The second context is ESB as a tool or a “thing you buy from a vendor” and this seems to be the terminology that calls forth all manner of vituperations. In this context ESB is secret marketing code for what used to be called “integration middleware.” This is also the thing that Jim Webber calls the “Erroneous Spaghetti Box.”
In this context, the eternal ESB question becomes – “in an SOA world, do I really need integration middleware?” I really think you can make more sense of the ESB debate by recasting into this terminology. The SOA pragmatists (including myself) see that there is a role for “integration middleware” as tools within your SOA infrastructure.

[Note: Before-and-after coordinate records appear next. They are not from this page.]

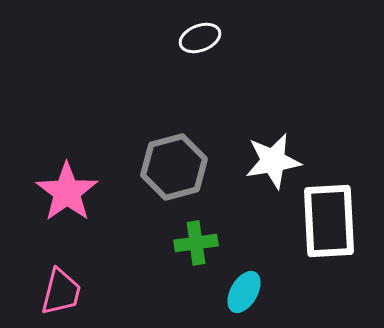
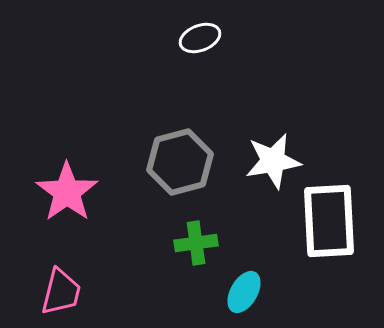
gray hexagon: moved 6 px right, 5 px up
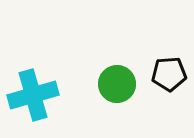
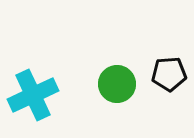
cyan cross: rotated 9 degrees counterclockwise
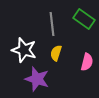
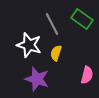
green rectangle: moved 2 px left
gray line: rotated 20 degrees counterclockwise
white star: moved 5 px right, 5 px up
pink semicircle: moved 13 px down
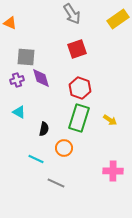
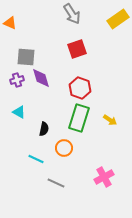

Eric Roch thinks of an ESB as a “productivity tool for integration” and points out that The legacy integration problem hasn’t gone away yet.
ZapThink say that an ESB could play the role of a Service Intermediary where transformations and content-based routing are essential requirements.
Todd Biske characterises five different types of ESB product each supporting different functions such as legacy integration, orchestration, mediation and transport, SOAP wrapping and gateways. The key insight here is how the label “ESB” has come to be applied to so many disparate products. “ESB” has come to mean everything and nothing and should be banished from our vocabulary.
So I agree with the pragmatists – design your SOA infrastructure to support your business requirements. Consider the so-called ESB products as tools and if you need mediation, or orchestration or transformation or integration to legacy systems then consider using the scads of tools – both proprietary and opensource – out there that support this stuff. And whatever you do, don’t try to author XSLT using Notepad.